# Can the halting problem be solved probabilistically? [closed]

Let $$H$$ be the halting oracle, meaning that $$H$$ is a function on pairs of strings such that $$H(P,X) = 1$$ iff $$P$$ halts on $$X$$. A probabilistic program is a program that has (oracle) access to a random source. $$\def\pp{\mathbb{P}}$$

Can a probabilistic program solve the halting problem with probability more than $$1/2$$ for each input? That is, is there a probabilistic program $$G$$ such that $$\pp( \ G(P,X) = H(P,X) \ ) > 1/2$$ for every $$P,X$$? (Note that this in particular requires $$G$$ to halt with probability more than $$1/2$$.)

If $$G$$ always halts, and the random source is a fair coin, then this is impossible, because $$G$$ can only access the random source a certain number of times that is determined by the inputs (by weak Konig lemma), and so we can translate $$G$$ to an ordinary (non-probabilistic program) that solves the halting problem.

But my question is about the case where $$G$$ is not required to always halt, and the above argument fails. Also, in this case we can assume that the random source is a fair coin, since any other random source whose $$k$$-th output is a string drawn from a distribution computable from its previous outputs can be simulated using a fair coin with halting probability $$1$$.

Note that the strict bound of "$$> 1/2$$" is necessary, otherwise there is the obvious trivial solution. And note that I do not require the probability of success to be bounded away from $$1/2$$. The cases in this post do not cover my question, and I am unable to find any answer on the internet.

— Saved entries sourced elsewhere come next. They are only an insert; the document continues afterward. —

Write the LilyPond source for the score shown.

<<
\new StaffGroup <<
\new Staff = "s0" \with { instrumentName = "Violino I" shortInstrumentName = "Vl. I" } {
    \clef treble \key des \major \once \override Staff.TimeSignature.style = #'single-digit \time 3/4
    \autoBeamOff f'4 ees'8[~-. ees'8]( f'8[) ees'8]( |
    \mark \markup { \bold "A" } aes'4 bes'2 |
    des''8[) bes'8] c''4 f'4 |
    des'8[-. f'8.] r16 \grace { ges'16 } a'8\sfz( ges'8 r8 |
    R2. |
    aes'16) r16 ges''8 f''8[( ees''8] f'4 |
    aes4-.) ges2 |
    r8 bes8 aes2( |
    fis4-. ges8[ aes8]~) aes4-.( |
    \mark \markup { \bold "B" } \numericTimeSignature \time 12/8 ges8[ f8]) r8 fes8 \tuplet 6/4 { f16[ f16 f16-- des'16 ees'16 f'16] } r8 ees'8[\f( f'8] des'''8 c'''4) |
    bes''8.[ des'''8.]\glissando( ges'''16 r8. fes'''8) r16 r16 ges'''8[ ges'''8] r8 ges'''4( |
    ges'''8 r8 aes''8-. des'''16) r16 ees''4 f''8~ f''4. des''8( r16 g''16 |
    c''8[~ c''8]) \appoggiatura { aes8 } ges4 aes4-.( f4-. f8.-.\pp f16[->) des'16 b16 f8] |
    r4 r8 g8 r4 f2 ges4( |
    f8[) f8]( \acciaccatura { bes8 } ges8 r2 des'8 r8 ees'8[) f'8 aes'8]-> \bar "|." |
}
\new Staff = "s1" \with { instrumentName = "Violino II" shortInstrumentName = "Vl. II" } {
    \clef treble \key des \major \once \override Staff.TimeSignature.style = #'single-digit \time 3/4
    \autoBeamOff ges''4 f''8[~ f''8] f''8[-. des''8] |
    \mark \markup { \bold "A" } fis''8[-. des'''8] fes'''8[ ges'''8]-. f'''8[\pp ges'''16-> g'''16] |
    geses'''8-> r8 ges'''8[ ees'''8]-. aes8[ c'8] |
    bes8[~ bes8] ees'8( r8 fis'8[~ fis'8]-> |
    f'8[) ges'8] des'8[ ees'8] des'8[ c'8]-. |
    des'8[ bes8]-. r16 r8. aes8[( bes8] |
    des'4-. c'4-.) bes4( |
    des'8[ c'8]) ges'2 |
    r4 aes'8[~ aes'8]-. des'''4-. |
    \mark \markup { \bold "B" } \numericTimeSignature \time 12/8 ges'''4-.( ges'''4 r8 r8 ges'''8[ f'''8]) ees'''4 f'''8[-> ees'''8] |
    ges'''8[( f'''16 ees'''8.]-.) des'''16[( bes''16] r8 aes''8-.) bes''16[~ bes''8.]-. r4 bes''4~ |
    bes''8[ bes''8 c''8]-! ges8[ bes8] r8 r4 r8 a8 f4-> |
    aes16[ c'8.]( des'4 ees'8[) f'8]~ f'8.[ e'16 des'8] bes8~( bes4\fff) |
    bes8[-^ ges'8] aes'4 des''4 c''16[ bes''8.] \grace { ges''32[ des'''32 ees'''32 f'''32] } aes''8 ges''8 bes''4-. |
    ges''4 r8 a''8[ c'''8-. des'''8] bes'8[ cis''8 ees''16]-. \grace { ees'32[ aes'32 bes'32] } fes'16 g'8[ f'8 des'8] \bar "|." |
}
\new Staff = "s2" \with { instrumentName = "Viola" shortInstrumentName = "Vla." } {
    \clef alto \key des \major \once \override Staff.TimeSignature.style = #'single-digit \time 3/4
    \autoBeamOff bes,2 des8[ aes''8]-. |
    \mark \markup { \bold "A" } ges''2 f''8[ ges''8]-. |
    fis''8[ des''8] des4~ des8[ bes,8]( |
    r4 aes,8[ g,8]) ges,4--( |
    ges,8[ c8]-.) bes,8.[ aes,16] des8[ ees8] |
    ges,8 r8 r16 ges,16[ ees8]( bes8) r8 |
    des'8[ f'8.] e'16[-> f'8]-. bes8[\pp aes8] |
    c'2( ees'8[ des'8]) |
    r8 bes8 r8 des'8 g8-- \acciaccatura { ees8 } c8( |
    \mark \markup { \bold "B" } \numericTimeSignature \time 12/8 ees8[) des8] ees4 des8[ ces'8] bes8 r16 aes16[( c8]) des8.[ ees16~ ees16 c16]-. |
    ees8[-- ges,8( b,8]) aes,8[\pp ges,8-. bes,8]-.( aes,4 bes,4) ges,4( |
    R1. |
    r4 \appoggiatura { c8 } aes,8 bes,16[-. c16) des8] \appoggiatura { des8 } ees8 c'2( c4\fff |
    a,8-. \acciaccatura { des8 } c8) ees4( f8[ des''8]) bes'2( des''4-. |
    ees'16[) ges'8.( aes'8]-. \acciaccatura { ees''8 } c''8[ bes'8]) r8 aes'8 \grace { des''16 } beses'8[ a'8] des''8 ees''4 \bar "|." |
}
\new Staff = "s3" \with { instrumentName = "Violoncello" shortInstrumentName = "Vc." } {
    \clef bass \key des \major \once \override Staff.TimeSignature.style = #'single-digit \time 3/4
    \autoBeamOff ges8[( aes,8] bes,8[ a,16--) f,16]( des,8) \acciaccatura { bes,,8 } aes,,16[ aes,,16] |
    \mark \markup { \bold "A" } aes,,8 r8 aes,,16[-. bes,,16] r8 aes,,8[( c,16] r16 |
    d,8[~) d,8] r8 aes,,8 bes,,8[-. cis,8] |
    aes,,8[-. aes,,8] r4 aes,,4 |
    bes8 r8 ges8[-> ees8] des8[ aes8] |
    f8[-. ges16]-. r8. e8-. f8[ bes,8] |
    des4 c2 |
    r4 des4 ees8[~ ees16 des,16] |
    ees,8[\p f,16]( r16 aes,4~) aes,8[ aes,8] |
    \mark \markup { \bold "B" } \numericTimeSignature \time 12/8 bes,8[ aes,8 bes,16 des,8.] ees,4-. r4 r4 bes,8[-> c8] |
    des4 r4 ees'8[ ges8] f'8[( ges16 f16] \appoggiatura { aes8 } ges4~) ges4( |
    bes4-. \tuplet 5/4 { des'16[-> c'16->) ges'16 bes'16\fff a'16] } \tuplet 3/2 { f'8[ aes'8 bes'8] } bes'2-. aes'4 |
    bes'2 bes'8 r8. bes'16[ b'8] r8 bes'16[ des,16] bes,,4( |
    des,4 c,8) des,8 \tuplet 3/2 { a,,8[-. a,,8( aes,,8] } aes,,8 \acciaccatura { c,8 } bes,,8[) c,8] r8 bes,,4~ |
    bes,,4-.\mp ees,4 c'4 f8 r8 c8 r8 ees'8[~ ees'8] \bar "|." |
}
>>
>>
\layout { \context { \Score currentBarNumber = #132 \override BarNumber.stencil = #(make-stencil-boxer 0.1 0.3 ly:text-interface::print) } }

• By the way, I am sure the answer is "no", but I cannot prove it. Commented Oct 19, 2020 at 8:25
• Your Konig argument does not apply if you only assume your program halts with probability 1: an infinite branch of the tree can have probability 0 to happen. Commented Oct 19, 2020 at 9:48
• @Denis: That's exactly what I said in my post, in paragraphs 3 and 4. Commented Oct 19, 2020 at 9:49
• It's not what I understand from these paragraphs. You say that you can go from any random source to fair coin with halting probaility 1, but this "halting probability 1" is already outside of what you consider is a program that always halt, according to the previous paragraph. Anyway my comment was just a remark, saying that your Konig argument does not rule out a program with halting probability 1, giving a good answer with proba >1/2. Commented Oct 19, 2020 at 9:54
• I think one can still reduce regular halting problem to this; cant you just simulate the TM for “all random seeds” in parallell and you stop and give an output when one of the options reaches probability > 1/2. This does assume that the randomness is a stream of independent fair coins. Commented Oct 19, 2020 at 19:31

It is well known that any language or function computable by a probabilistic algorithm is also computable deterministically. Here, we require that with probability $$>1/2$$, the algorithm outputs the correct answer (and therefore halts), but we allow the existence of infinite runs where the algorithm uses infinitely many random bits.
Indeed, by $$\sigma$$-additivity of the probabilistic measure, for any input $$x$$, there exists $$n$$ such that with probability $$>1/2$$, the algorithm computes the right answer within $$n$$ steps. Thus, we can find the answer deterministically as follows: for $$n=1,2,3,\dots$$, we simulate the algorithm for $$n$$ steps using all possible sequences of random bits (necessarily of length $$\le n$$) to count the probability that it halts with any particular answer; sooner or later, we find an $$n$$ and an answer that’s output with probability $$>1/2$$ within $$n$$ steps, and then we declare the winner.